Recent scientific research include:
In a placebo-controlled randomized clinical trial of 72 patients with subclinical/recurrent urinary tract infection (UTI), a standardized Cranberry extract (Vaccinium microcarpum) containing Proanthocyanidin-A was shown to reduce the occurrence of UTIs and associated symptoms and signs (see meeting abstract).
Dill (Anethum graveolens) was reported to be as effective as mefenamic acid at decreasing pain severity in women with moderate to severe primary dysmenorrhea in a placebo controlled randomised controlled trial involving 75 female students (see full text).
Holy basil or Tulsi (Ocimum sanctum) mouthwash was shown to be as effective as chlorhexidine (considered the gold standard) in reducing oral plaque and gingivitis: both mouthwashes showing significant reductions over saline (placebo) in a randomised controlled trial of 108 volunteer students. Holy basil had the additional benefit of no side effect (see full text).
A meta-analysis of 19 randomised controlled trials of omega-3 polyunsaturated fatty acids (PUFA) supplementation in people with depressive symptoms, with and without a diagnosis of major depressive disorder, concluded that omega-3 PUFA had significant clinical benefit (see full text).

* _Tasks and exercises_:
a. Write out the part of the herbal research summary from "A meta-analysis of" to "benefit (see full text).", word for word.
b. Carry on the herbal research summary from where it stops.

* _Source material_:
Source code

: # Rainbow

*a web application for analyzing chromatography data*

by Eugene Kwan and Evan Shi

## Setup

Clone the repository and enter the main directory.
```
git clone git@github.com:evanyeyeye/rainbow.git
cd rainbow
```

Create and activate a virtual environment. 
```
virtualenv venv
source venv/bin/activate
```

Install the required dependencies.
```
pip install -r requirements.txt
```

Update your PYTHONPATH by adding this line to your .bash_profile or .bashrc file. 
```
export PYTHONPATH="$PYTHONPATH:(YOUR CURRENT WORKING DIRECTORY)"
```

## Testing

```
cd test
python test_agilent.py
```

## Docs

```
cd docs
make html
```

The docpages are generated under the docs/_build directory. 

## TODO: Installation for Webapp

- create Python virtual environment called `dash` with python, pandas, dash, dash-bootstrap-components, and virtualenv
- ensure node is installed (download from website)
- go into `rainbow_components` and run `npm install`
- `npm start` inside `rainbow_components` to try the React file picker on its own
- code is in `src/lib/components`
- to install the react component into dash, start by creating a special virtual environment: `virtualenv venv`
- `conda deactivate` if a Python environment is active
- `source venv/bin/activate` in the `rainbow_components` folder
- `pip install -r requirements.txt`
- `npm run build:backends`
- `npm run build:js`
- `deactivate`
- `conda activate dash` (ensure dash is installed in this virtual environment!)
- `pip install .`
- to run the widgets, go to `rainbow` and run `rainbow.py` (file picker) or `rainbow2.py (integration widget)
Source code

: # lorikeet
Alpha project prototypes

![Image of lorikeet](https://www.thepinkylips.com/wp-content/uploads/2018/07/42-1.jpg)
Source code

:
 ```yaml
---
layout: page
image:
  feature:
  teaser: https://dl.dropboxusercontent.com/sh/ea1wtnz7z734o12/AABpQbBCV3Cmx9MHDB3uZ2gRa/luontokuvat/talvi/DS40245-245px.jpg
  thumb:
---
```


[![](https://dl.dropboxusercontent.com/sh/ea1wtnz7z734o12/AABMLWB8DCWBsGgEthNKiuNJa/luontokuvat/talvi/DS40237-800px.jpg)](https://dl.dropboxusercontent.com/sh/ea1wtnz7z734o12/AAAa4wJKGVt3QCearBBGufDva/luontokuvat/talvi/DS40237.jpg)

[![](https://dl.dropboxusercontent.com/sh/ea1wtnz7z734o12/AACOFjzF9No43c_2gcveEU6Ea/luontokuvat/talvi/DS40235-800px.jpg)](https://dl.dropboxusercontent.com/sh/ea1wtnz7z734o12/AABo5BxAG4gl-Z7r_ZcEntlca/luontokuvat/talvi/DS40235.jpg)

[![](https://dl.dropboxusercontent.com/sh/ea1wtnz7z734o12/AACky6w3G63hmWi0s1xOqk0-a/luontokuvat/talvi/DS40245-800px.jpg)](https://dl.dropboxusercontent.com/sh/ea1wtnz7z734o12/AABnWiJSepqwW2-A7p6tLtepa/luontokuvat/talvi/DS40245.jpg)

* _Results of the tasks_:
a.
A meta-analysis of 19 randomised controlled trials of omega-3 polyunsaturated fatty acids (PUFA) supplementation in people with depressive symptoms, with and without a diagnosis of major depressive disorder, concluded that omega-3 PUFA had significant clinical benefit (see full text).

b.
In a placebo-controlled randomised controlled trial of 100 patients linseed oil (Linum usitatissimum) was shown to reduce the severity and functional status in carpal tunnel syndrome (see full text).
A large study of 255 men, with lower urinary tract symptoms as a result of benign prostatic hyperplasia, randomised to combined Profluss (Saw palmetto [Serenoa repens], lycopene and selenium) alongside tamsulosin, or Profluss or tamsulosin separately. After 1-year the combined treatment of Profluss and tamsulosin was shown to be more effective than either monotherapy in reducing the International Prostate Symptom Score and increasing the peak urinary flow rate (see meeting abstract).